The compiler rewrote 17:11-12 to clarify the identification of Elijah with John: "Elijah indeed comes, and will restore all things: but I say to you, that Elijah has come already, and they didn't know him, but did to him whatever they would. Even so will the Son of Man also suffer of them." The changes are significant. The compiler added ἤδη (ēdē, "already") to make the temporal point explicit. He inserted "and they didn't know him" (καὶ οὐκ ἐπέγνωσαν αὐτόν) — which Davies and Allison confirm "is redactional" — to explain why Elijah was rejected. He moved Mark's statement about the Son of Man's suffering from its awkward position in Mark 9:12 to a new location as a concluding comparison: "Even so will the Son of Man also suffer of them." And he added the editorial conclusion of 17:13 — "Then the disciples understood that he spoke to them of John the Baptist" — a characteristic explanatory gloss that makes explicit what Mark leaves the reader to infer (the same pattern appears at 16:12, where the compiler explains the leaven saying).
Davies and Allison note that the compiler's relocation of Mark 9:12b (the Son of Man suffering) resolves a genuine difficulty in Mark's text — in Mark, the statement "so clumsily interrupts the discussion of Elijah" that Bultmann regarded it as a post-Markan gloss, though Davies and Allison attribute it to Mark himself. The compiler smoothed this over, and the result is clearer. But the UPDV's purpose is not clarity — it is recovery of the underlying tradition. Mark's confused, allusive, Isaianic form represents the earlier layer, and the compiler's editorial improvements, however helpful to the reader, are precisely the kind of clarifying additions that the UPDV strips.

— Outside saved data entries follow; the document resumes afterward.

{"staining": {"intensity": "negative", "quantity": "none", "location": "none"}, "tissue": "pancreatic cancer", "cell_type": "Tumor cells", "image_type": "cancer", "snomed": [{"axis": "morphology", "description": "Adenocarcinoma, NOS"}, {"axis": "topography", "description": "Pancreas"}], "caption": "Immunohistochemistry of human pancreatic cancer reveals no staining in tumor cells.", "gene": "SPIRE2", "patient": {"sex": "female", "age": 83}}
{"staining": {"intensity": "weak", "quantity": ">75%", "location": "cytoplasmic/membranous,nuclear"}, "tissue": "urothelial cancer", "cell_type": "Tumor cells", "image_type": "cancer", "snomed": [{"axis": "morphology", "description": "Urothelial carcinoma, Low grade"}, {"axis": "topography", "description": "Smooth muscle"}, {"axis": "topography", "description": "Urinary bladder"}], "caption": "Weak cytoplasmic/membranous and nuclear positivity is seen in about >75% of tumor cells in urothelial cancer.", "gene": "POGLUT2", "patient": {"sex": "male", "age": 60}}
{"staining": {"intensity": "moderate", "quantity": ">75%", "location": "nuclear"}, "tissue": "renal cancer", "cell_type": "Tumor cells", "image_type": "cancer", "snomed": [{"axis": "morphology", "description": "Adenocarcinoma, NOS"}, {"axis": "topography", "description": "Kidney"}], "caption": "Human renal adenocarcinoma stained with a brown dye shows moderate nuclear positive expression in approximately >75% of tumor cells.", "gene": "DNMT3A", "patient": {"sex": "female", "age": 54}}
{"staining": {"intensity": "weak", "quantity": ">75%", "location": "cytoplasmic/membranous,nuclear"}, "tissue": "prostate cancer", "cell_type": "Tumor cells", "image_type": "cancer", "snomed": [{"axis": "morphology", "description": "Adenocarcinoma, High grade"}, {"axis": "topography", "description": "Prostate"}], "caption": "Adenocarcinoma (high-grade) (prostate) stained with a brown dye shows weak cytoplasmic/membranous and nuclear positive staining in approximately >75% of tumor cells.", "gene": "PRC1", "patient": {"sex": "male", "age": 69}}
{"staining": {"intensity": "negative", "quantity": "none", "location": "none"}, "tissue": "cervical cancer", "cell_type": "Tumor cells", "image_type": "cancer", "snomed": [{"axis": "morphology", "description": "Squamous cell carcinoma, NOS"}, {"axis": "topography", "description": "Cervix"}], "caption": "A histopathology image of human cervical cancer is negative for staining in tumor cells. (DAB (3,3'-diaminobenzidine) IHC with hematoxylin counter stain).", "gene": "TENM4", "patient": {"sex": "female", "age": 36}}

The removal of 17:13 ("Then the disciples understood that he spoke to them of John the Baptist") follows the same principle applied to 16:12 in the previous chapter: it is a redactional explanatory gloss with no parallel in Mark.
What the UPDV Removes from This Section
- Matt 16:16b ("the Son of the living God"): No Markan parallel. Either from M or redactional. Luke also has the shorter form.
- Matt 16:17-19 (Peter's beatitude, the rock, and the keys): Davies and Allison argue these verses are pre-Matthean tradition with Semitic original, hapax vocabulary, and Johannine attestation. Removed as editorial insertion into a Markan pericope, regardless of ultimate origin.
- Matt 16:20b ("that he was the Christ"): Specifies what Mark leaves implicit. Compiler's clarification of the messianic secret.
- Matt 17:6-7 (disciples' prostration and Jesus' touch): "No parallel in either Mark or Luke and is editorial." Compiler's expansion creating a new scene.
- Matt 17:9 (rewritten to Mark's form): Compiler's vocabulary substitutions (ἐνετείλατο for διεστείλατο, ὅραμα for what they had seen) reverted.
- Matt 17:10-12 (rewritten to Mark's form): Compiler's clarifications — adding ἤδη, inserting "they didn't know him," relocating the Son of Man suffering statement, dropping the Isaianic allusions — reverted.
- Matt 17:13 (editorial explanation): "Then the disciples understood that he spoke to them of John the Baptist." Redactional gloss with no Markan parallel.
References
- Davies, W. D. and Dale C. Allison Jr. A Critical and Exegetical Commentary on the Gospel according to Saint Matthew. 3 vols. International Critical Commentary. Edinburgh: T&T Clark, 1988–1997.
- Bultmann, Rudolf. The History of the Synoptic Tradition. Rev. ed. Translated by John Marsh. New York: Harper & Row, 1963.